Many election officials and experts told CyberScoop that unlike most traditional cybersecurity threats, there is little that officials can do before a jurisdiction is targeted by AI-generated content to mitigate or harden their defenses. Planning for how to respond quickly and coordinate with other election officials, the media and law enforcement are often cited as the primary means of defense.

At the session held in December, the state convened with local election officials, federal agencies like CISA, tech companies including OpenAI and Microsoft, and third-party organizations like the Brennan Center for Justice to conduct simulations of how these technologies may be used by malicious actors to target an election.

Michael Moore, the chief information security officer for the Arizona Secretary of State’s office, told CyberScoop that the exercises involved a number of homemade simulated deepfakes — a catch-all term for AI-generated content designed to impersonate someone.

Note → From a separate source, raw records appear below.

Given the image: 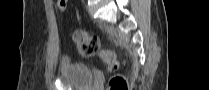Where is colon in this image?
Returning <instances> with one entry per match:
<instances>
[{
  "label": "colon",
  "instance_id": "5ec220e1",
  "mask_svg": "<svg viewBox=\"0 0 209 90\" xmlns=\"http://www.w3.org/2000/svg\"><path fill=\"white\" fill-rule=\"evenodd\" d=\"M66 5L67 0L58 1V6L61 11L65 10ZM73 41L81 56L99 57L111 71H115L118 68L116 54L112 50L102 48L97 35L88 31H77L73 35ZM109 85L110 90H128L125 78L120 75L113 76Z\"/></svg>",
  "mask_w": 209,
  "mask_h": 90
}]
</instances>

The event “showcased the full gamut of voice cloning, image creation as well as video,” Moore said. 

In addition to the fake video of Fontes, the Arizona exercise included videos of a local official speaking fluent German despite never learning the language, and another of an official from a state election nonprofit throwing ballots in the garbage. A cloned audio phone call featured an official from the secretary of state’s office asking election officials for passwords to their voter registration databases. An image created using the MidJourney photo generation tool depicted Moore planting a bomb at the office of a print vendor that the state uses to create ballots.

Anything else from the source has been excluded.